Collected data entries
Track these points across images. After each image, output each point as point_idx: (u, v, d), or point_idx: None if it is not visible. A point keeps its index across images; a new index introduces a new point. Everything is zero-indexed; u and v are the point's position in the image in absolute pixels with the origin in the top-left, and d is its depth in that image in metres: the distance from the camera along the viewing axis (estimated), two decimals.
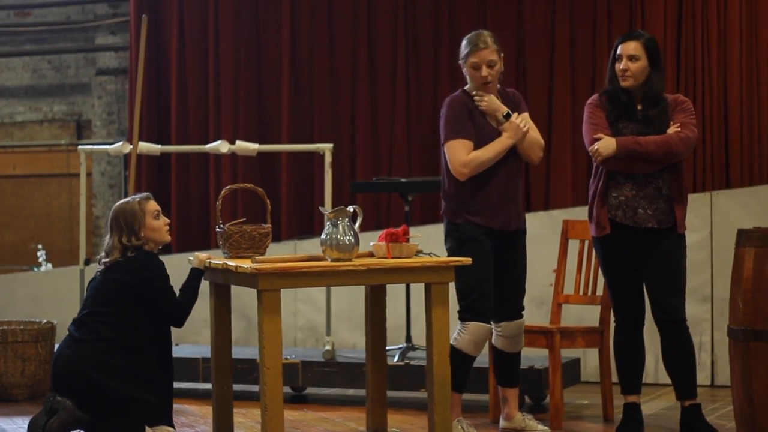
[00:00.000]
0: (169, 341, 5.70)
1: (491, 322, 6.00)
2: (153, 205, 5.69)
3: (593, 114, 5.95)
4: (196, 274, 5.74)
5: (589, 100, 6.04)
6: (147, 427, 5.50)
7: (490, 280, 5.92)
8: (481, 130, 5.95)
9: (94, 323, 5.53)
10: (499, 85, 6.06)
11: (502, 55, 6.00)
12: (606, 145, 5.81)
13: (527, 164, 8.82)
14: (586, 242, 6.60)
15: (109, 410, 5.46)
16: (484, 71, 5.92)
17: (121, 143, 7.98)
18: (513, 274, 6.02)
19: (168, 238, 5.74)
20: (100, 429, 5.49)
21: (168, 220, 5.75)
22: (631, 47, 5.89)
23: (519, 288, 6.06)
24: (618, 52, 5.92)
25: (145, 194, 5.77)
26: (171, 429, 5.60)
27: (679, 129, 5.83)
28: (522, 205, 6.09)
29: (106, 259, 5.64)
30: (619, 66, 5.90)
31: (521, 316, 6.08)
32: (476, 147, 5.93)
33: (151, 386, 5.54)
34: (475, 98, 5.94)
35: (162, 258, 5.75)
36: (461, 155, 5.90)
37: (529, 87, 8.96)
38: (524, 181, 8.89)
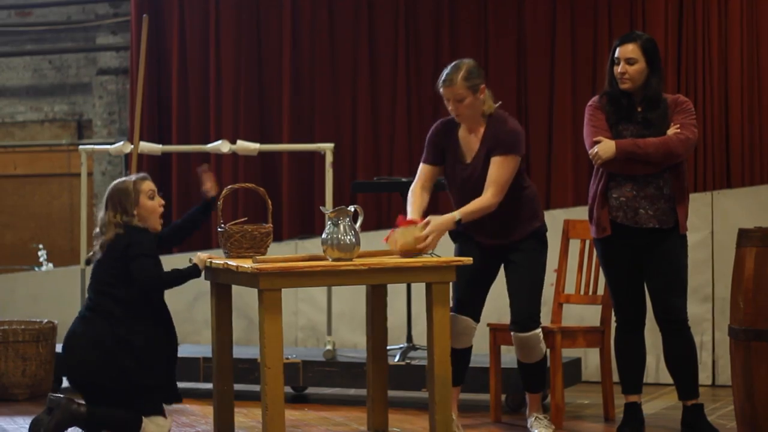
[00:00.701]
0: (168, 319, 5.76)
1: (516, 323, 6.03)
2: (148, 185, 5.76)
3: (593, 116, 5.95)
4: (193, 270, 5.74)
5: (590, 102, 6.03)
6: (143, 418, 5.53)
7: (472, 276, 5.91)
8: (452, 162, 6.04)
9: (99, 304, 5.60)
10: (492, 113, 5.95)
11: (482, 86, 5.88)
12: (605, 148, 5.81)
13: (527, 164, 8.91)
14: (587, 242, 6.60)
15: (115, 389, 5.54)
16: (451, 106, 5.92)
17: (122, 143, 7.98)
18: (512, 285, 6.01)
19: (158, 225, 5.79)
20: (96, 423, 5.52)
21: (163, 201, 5.81)
22: (629, 50, 5.86)
23: (519, 299, 5.97)
24: (616, 55, 5.90)
25: (141, 174, 5.84)
26: (164, 419, 5.61)
27: (678, 130, 5.81)
28: (520, 220, 5.97)
29: (102, 237, 5.71)
30: (618, 69, 5.88)
31: (527, 330, 5.96)
32: (448, 175, 6.06)
33: (153, 367, 5.60)
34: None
35: (162, 258, 5.76)
36: (416, 179, 6.14)
37: (529, 87, 8.97)
38: None
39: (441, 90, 5.92)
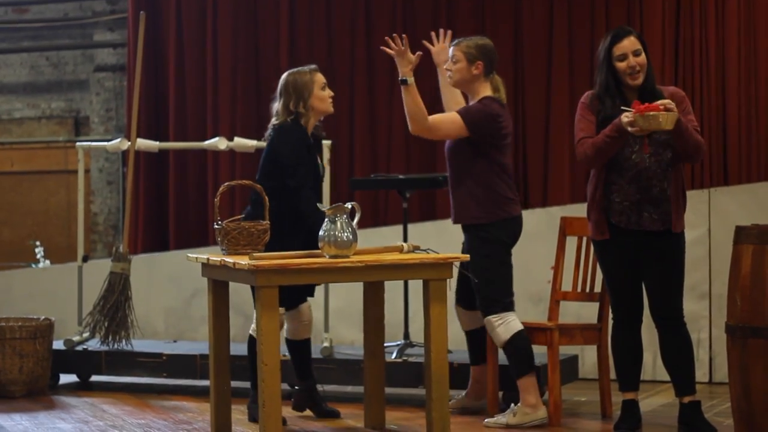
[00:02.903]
0: (303, 217, 6.09)
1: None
2: (320, 78, 6.29)
3: (584, 117, 5.88)
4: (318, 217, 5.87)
5: (582, 99, 5.97)
6: None
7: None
8: None
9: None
10: (485, 96, 6.29)
11: (479, 63, 6.25)
12: (673, 117, 5.61)
13: (526, 162, 8.92)
14: (584, 239, 6.58)
15: None
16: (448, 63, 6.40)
17: (119, 140, 7.99)
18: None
19: (331, 109, 6.37)
20: None
21: (332, 93, 6.33)
22: (632, 43, 5.81)
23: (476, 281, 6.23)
24: (618, 52, 5.81)
25: (313, 66, 6.34)
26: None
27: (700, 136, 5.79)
28: (467, 198, 6.21)
29: (275, 121, 6.27)
30: (625, 65, 5.78)
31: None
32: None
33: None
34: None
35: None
36: None
37: (527, 84, 8.97)
38: (522, 177, 8.92)
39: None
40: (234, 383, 6.23)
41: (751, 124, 8.28)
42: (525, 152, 8.97)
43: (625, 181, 5.81)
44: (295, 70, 6.34)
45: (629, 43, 5.80)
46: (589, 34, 8.75)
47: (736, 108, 8.30)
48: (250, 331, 6.38)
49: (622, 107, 5.68)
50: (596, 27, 8.71)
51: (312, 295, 6.47)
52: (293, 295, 6.24)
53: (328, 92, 6.33)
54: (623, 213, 5.83)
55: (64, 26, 11.26)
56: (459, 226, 6.31)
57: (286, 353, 7.30)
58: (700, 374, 7.54)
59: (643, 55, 5.80)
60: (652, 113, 5.50)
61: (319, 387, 6.57)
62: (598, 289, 6.56)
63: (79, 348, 7.79)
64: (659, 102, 5.56)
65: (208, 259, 5.75)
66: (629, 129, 5.59)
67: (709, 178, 8.30)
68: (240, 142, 7.89)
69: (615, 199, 5.84)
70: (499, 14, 9.03)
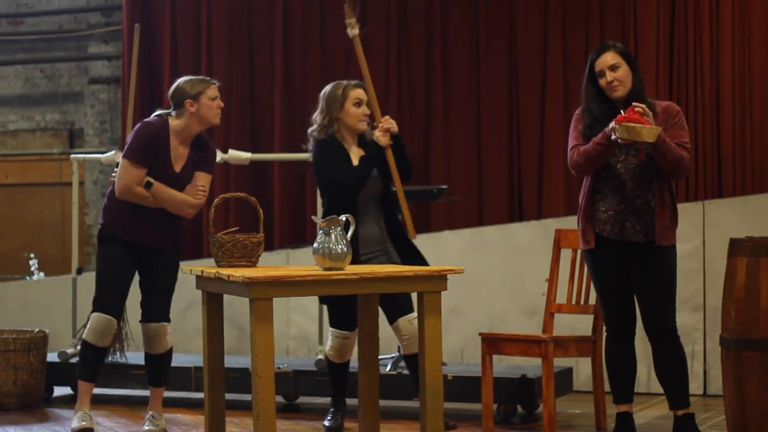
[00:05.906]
0: None
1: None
2: (357, 93, 6.61)
3: (577, 128, 5.89)
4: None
5: (577, 112, 5.98)
6: None
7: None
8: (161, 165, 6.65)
9: None
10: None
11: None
12: (655, 131, 5.62)
13: (521, 175, 8.92)
14: (578, 252, 6.59)
15: None
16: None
17: (113, 152, 7.98)
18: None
19: (361, 126, 6.51)
20: None
21: (368, 111, 6.52)
22: (609, 58, 5.81)
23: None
24: (597, 68, 5.83)
25: (355, 81, 6.71)
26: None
27: (687, 154, 5.77)
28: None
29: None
30: (605, 80, 5.81)
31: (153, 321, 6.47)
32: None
33: None
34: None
35: None
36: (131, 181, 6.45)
37: (521, 96, 8.97)
38: (517, 190, 8.94)
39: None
40: (228, 396, 6.22)
41: (745, 136, 8.30)
42: (520, 164, 8.97)
43: (609, 191, 5.82)
44: (334, 83, 6.71)
45: (608, 58, 5.82)
46: (584, 46, 8.77)
47: (730, 120, 8.31)
48: None
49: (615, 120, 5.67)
50: (590, 39, 8.72)
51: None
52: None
53: (363, 109, 6.58)
54: (607, 222, 5.83)
55: (58, 38, 11.27)
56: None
57: (281, 366, 7.30)
58: (695, 387, 7.55)
59: (623, 68, 5.80)
60: (632, 125, 5.51)
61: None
62: (592, 301, 6.56)
63: (74, 360, 7.78)
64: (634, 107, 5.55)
65: (202, 271, 5.74)
66: (613, 137, 5.60)
67: (704, 191, 8.31)
68: (234, 154, 7.89)
69: (600, 209, 5.85)
70: (493, 27, 9.04)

- [Task item]
Reproduce the records exactly, starting with their first line and ending with the line that contains "13: (527, 164, 8.82)", though pictures should be dropped.

- [Exercise response]
Track these points across images. After each image, output each point as point_idx: (u, v, d), or point_idx: None if it is not visible. A point keeps its index across images; a new index introduces a new point. Everything is zero-indexed; u and v are the point's position in the image in absolute pixels with the origin in the top-left, and d is its depth in that image in metres: the distance from the camera along the viewing axis (estimated), two decimals.
[00:00.000]
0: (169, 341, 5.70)
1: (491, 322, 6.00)
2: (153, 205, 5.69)
3: (593, 114, 5.95)
4: (196, 274, 5.74)
5: (589, 100, 6.04)
6: (147, 427, 5.50)
7: (490, 280, 5.92)
8: (481, 130, 5.95)
9: (94, 323, 5.53)
10: (499, 85, 6.06)
11: (502, 55, 6.00)
12: (606, 145, 5.81)
13: (527, 164, 8.82)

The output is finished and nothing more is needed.